Your instructions:
What follows is a block of records; reproduce all of it verbatim.

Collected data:

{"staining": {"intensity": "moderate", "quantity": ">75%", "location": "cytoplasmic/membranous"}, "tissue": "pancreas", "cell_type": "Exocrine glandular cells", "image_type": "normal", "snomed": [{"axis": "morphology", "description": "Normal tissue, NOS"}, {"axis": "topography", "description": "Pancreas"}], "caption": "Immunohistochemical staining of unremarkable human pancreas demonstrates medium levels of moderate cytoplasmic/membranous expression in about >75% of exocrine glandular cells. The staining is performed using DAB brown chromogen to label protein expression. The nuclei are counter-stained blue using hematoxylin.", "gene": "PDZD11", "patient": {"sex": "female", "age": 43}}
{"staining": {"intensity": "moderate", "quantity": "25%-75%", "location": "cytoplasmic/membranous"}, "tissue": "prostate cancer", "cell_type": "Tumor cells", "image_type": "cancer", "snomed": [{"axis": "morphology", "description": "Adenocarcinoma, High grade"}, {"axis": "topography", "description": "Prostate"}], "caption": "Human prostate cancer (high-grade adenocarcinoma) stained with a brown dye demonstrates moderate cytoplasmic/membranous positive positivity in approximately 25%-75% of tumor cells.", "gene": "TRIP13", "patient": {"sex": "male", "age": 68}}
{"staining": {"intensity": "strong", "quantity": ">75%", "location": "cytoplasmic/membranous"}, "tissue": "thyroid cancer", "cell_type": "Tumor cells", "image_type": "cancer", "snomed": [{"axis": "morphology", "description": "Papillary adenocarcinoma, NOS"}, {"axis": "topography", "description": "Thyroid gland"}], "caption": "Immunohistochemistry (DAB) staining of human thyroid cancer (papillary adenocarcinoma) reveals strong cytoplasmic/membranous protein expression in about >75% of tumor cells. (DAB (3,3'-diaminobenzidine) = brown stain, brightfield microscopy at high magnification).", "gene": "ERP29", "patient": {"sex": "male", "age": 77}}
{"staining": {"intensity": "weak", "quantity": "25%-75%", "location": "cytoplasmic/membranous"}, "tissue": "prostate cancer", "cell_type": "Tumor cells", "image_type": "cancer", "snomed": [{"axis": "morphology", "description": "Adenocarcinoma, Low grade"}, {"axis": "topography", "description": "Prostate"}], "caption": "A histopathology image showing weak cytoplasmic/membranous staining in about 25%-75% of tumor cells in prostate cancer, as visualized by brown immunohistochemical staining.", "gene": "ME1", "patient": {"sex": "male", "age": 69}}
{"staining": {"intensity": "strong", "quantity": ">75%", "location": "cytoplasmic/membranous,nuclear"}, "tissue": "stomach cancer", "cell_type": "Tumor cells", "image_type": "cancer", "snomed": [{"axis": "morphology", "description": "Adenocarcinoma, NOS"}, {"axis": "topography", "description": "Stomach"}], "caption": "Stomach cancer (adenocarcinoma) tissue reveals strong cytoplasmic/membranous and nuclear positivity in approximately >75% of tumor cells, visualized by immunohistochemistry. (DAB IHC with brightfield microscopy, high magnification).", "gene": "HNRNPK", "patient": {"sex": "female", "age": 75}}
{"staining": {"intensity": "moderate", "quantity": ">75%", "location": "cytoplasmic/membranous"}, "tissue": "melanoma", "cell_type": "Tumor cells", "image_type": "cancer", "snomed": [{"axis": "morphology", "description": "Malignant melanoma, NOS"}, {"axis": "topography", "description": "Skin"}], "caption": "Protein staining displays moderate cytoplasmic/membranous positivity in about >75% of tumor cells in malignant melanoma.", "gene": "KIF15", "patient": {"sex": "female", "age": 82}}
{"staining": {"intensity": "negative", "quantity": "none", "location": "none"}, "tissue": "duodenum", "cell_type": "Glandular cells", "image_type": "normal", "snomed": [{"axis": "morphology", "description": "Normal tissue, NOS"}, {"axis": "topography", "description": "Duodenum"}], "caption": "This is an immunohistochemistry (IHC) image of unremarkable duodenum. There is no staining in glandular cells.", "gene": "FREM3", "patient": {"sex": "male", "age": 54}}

Solution to this problem:
{"staining": {"intensity": "moderate", "quantity": ">75%", "location": "cytoplasmic/membranous"}, "tissue": "pancreas", "cell_type": "Exocrine glandular cells", "image_type": "normal", "snomed": [{"axis": "morphology", "description": "Normal tissue, NOS"}, {"axis": "topography", "description": "Pancreas"}], "caption": "Immunohistochemical staining of unremarkable human pancreas demonstrates medium levels of moderate cytoplasmic/membranous expression in about >75% of exocrine glandular cells. The staining is performed using DAB brown chromogen to label protein expression. The nuclei are counter-stained blue using hematoxylin.", "gene": "PDZD11", "patient": {"sex": "female", "age": 43}}
{"staining": {"intensity": "moderate", "quantity": "25%-75%", "location": "cytoplasmic/membranous"}, "tissue": "prostate cancer", "cell_type": "Tumor cells", "image_type": "cancer", "snomed": [{"axis": "morphology", "description": "Adenocarcinoma, High grade"}, {"axis": "topography", "description": "Prostate"}], "caption": "Human prostate cancer (high-grade adenocarcinoma) stained with a brown dye demonstrates moderate cytoplasmic/membranous positive positivity in approximately 25%-75% of tumor cells.", "gene": "TRIP13", "patient": {"sex": "male", "age": 68}}
{"staining": {"intensity": "strong", "quantity": ">75%", "location": "cytoplasmic/membranous"}, "tissue": "thyroid cancer", "cell_type": "Tumor cells", "image_type": "cancer", "snomed": [{"axis": "morphology", "description": "Papillary adenocarcinoma, NOS"}, {"axis": "topography", "description": "Thyroid gland"}], "caption": "Immunohistochemistry (DAB) staining of human thyroid cancer (papillary adenocarcinoma) reveals strong cytoplasmic/membranous protein expression in about >75% of tumor cells. (DAB (3,3'-diaminobenzidine) = brown stain, brightfield microscopy at high magnification).", "gene": "ERP29", "patient": {"sex": "male", "age": 77}}
{"staining": {"intensity": "weak", "quantity": "25%-75%", "location": "cytoplasmic/membranous"}, "tissue": "prostate cancer", "cell_type": "Tumor cells", "image_type": "cancer", "snomed": [{"axis": "morphology", "description": "Adenocarcinoma, Low grade"}, {"axis": "topography", "description": "Prostate"}], "caption": "A histopathology image showing weak cytoplasmic/membranous staining in about 25%-75% of tumor cells in prostate cancer, as visualized by brown immunohistochemical staining.", "gene": "ME1", "patient": {"sex": "male", "age": 69}}
{"staining": {"intensity": "strong", "quantity": ">75%", "location": "cytoplasmic/membranous,nuclear"}, "tissue": "stomach cancer", "cell_type": "Tumor cells", "image_type": "cancer", "snomed": [{"axis": "morphology", "description": "Adenocarcinoma, NOS"}, {"axis": "topography", "description": "Stomach"}], "caption": "Stomach cancer (adenocarcinoma) tissue reveals strong cytoplasmic/membranous and nuclear positivity in approximately >75% of tumor cells, visualized by immunohistochemistry. (DAB IHC with brightfield microscopy, high magnification).", "gene": "HNRNPK", "patient": {"sex": "female", "age": 75}}
{"staining": {"intensity": "moderate", "quantity": ">75%", "location": "cytoplasmic/membranous"}, "tissue": "melanoma", "cell_type": "Tumor cells", "image_type": "cancer", "snomed": [{"axis": "morphology", "description": "Malignant melanoma, NOS"}, {"axis": "topography", "description": "Skin"}], "caption": "Protein staining displays moderate cytoplasmic/membranous positivity in about >75% of tumor cells in malignant melanoma.", "gene": "KIF15", "patient": {"sex": "female", "age": 82}}
{"staining": {"intensity": "negative", "quantity": "none", "location": "none"}, "tissue": "duodenum", "cell_type": "Glandular cells", "image_type": "normal", "snomed": [{"axis": "morphology", "description": "Normal tissue, NOS"}, {"axis": "topography", "description": "Duodenum"}], "caption": "This is an immunohistochemistry (IHC) image of unremarkable duodenum. There is no staining in glandular cells.", "gene": "FREM3", "patient": {"sex": "male", "age": 54}}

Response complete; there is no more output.